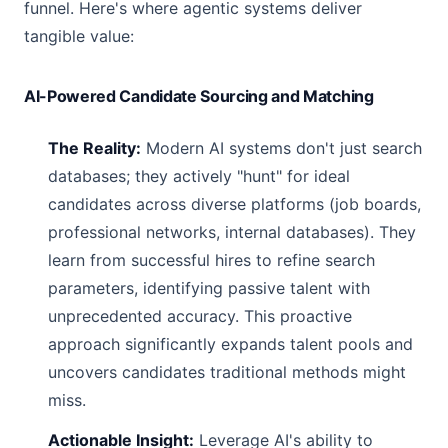
funnel. Here's where agentic systems deliver
tangible value:
AI-Powered Candidate Sourcing and Matching
The Reality:
Modern AI systems don't just search
databases; they actively "hunt" for ideal
candidates across diverse platforms (job boards,
professional networks, internal databases). They
learn from successful hires to refine search
parameters, identifying passive talent with
unprecedented accuracy. This proactive
approach significantly expands talent pools and
uncovers candidates traditional methods might
miss.
Actionable Insight:
Leverage AI's ability to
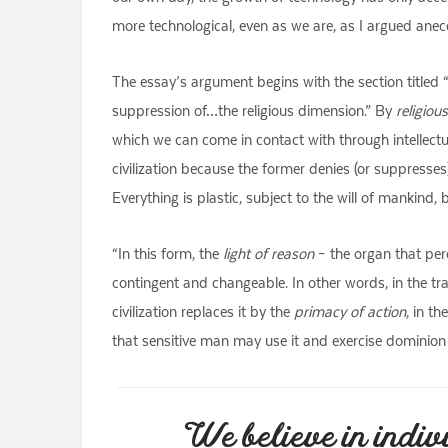
more technological, even as we are, as I argued anec
The essay’s argument begins with the section titled “
suppression of…the religious dimension.” By
religiou
which we can come in contact with through intellectua
civilization because the former denies (or suppresses)
Everything is plastic, subject to the will of mankind, b
“In this form, the
light of reason
– the organ that perc
contingent and changeable. In other words, in the tr
civilization replaces it by the
primacy of action
, in t
that sensitive man may use it and exercise dominion 
We believe in indiv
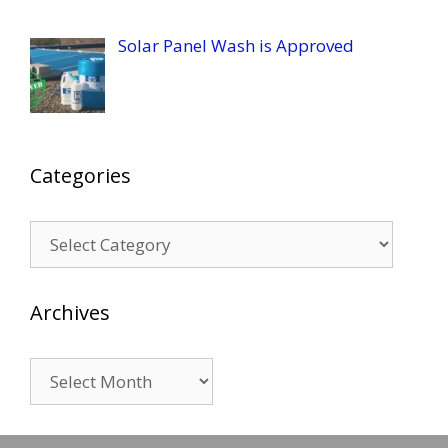
Solar Panel Wash is Approved
Categories
Categories
Archives
Archives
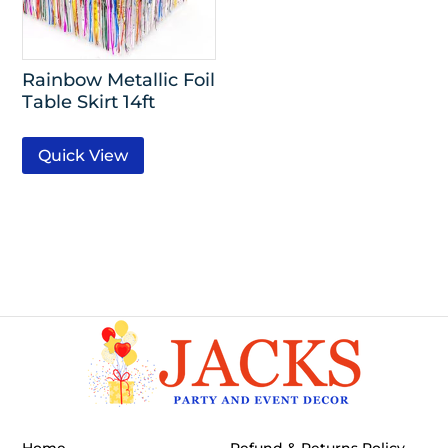
Rainbow Metallic Foil
Table Skirt 14ft
Quick View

> YOUR GOAL
Copy each line above that contains the string "systems".

> RESPONSE AREA
funnel. Here's where agentic systems deliver
Modern AI systems don't just search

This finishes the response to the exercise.